On Fennec, we instead have an off-screen browser instance. We ask it to render parts of the page into a large canvas element that we reposition as the user drags. This canvas is larger than the visible area, so usually a pan won't show areas beyond the canvas. When the pan is over, we reposition things and redraw so the next pan can proceed as normal.
This has been the source of a lot of bugs. It's been fairly easy through kinetic scrolling and zooming to get the browser into a situation where it didn't fix up the canvas properly or start drawing again, letting the checkerboard or gray background show through. In severe cases, you can get the whole screen to be checkerboard, which effectively hangs the browser as you can't pan back to any of the controls.
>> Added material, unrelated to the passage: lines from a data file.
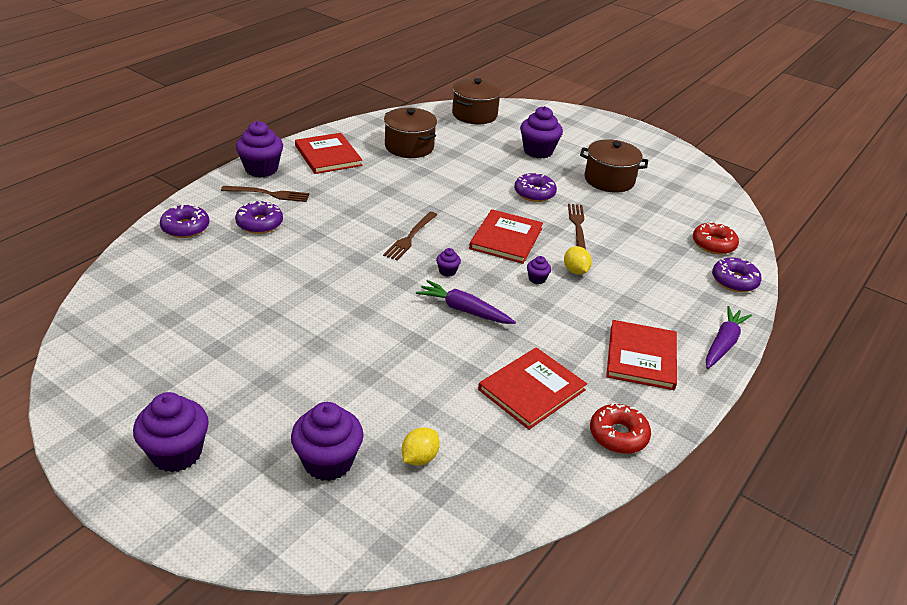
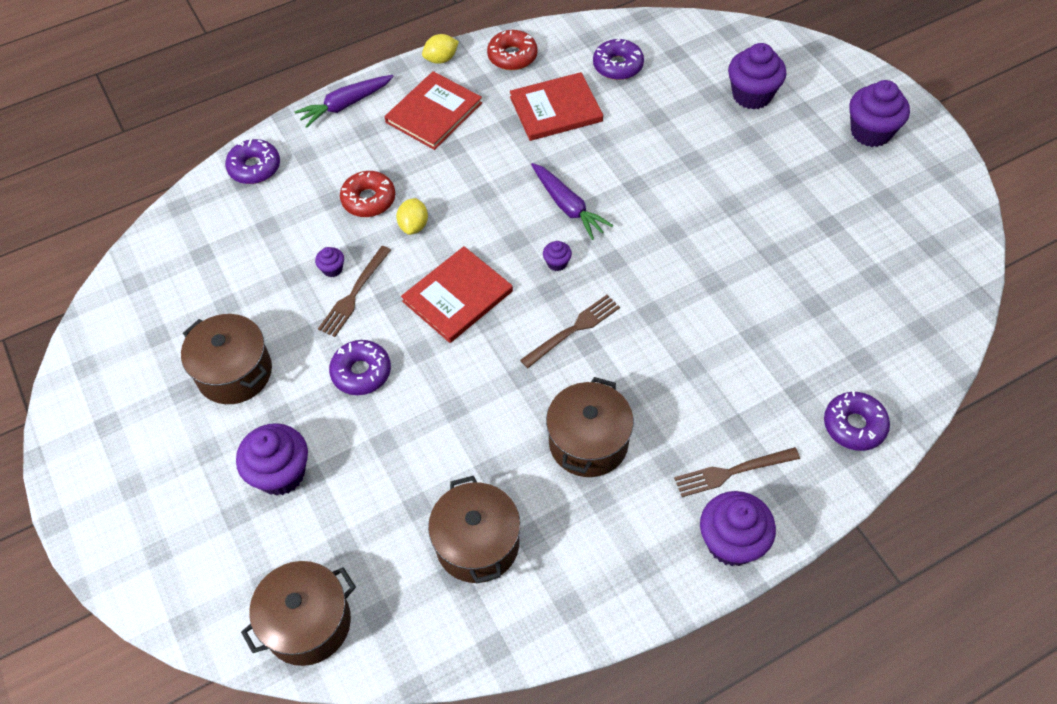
camera: 150 degrees left, 20 degrees up
brown fork [221,186,310,202] -> brown fork turned 45 degrees counterclockwise [674,447,800,497]
purple donut [235,201,283,234] -> purple donut moved to [593,39,644,80]
red book [295,133,362,174] -> none
yellow lemon [402,427,440,466] -> yellow lemon moved to [422,34,459,64]
purple cupcake [527,256,551,284] -> purple cupcake moved to [315,247,344,277]
red donut [693,221,739,254] -> red donut moved to [340,171,395,217]
none -> brown pot [546,377,634,477]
Recently, one of our summer interns, Roy, has been working with Stuart on a new system to deal with these problems called the Tile Cache. Rather than have one giant canvas, we now have a lot of smaller canvases that we draw into as needed. Tiles can be moved around by the cache so there's always a cloud of them around the ones visible on screen. It seems to make panning a lot faster, but it's required a lot of changes to input handling code and user interface code, so it's not yet landed in our main Fennec development trunk.
While this has been happening, I've been working on a patch to support panning of IFRAME and FRAMESET content. Unfortunately, IFRAME panning is going to be a bit slower than page panning, as we effectively just change the scroll position of the embedded frame, which then causes a lot of the page to be invalidated and redrawn. There are some more complicated techniques that could be explorer for avoiding the whole-area invalidation, but they probably won't be done for the 1.0 release.
To get IFRAME panning to work, when you start a drag, we have to dig into the page content and see if your finger has touched a frame element on the screen. If so, we scroll that element based on the finger movement. If you get to the edge, we then move its parent; this is needed to prevent you getting into a situation where you can't pan over to the controls because you zoomed into a IFRAME's area. One popular site where the whole page is an IFRAME is Google Mail, so without the overflow movement, it would be easy to get stuck.
With luck and a lot of code reviews, all of this should land in time for the third beta of Fennec for the Maemo platform. I think it wll be a much better Fennec experience, and with IFRAME scrolling, we'll do something the other mobile browsers like Safari on the iPhone don't support.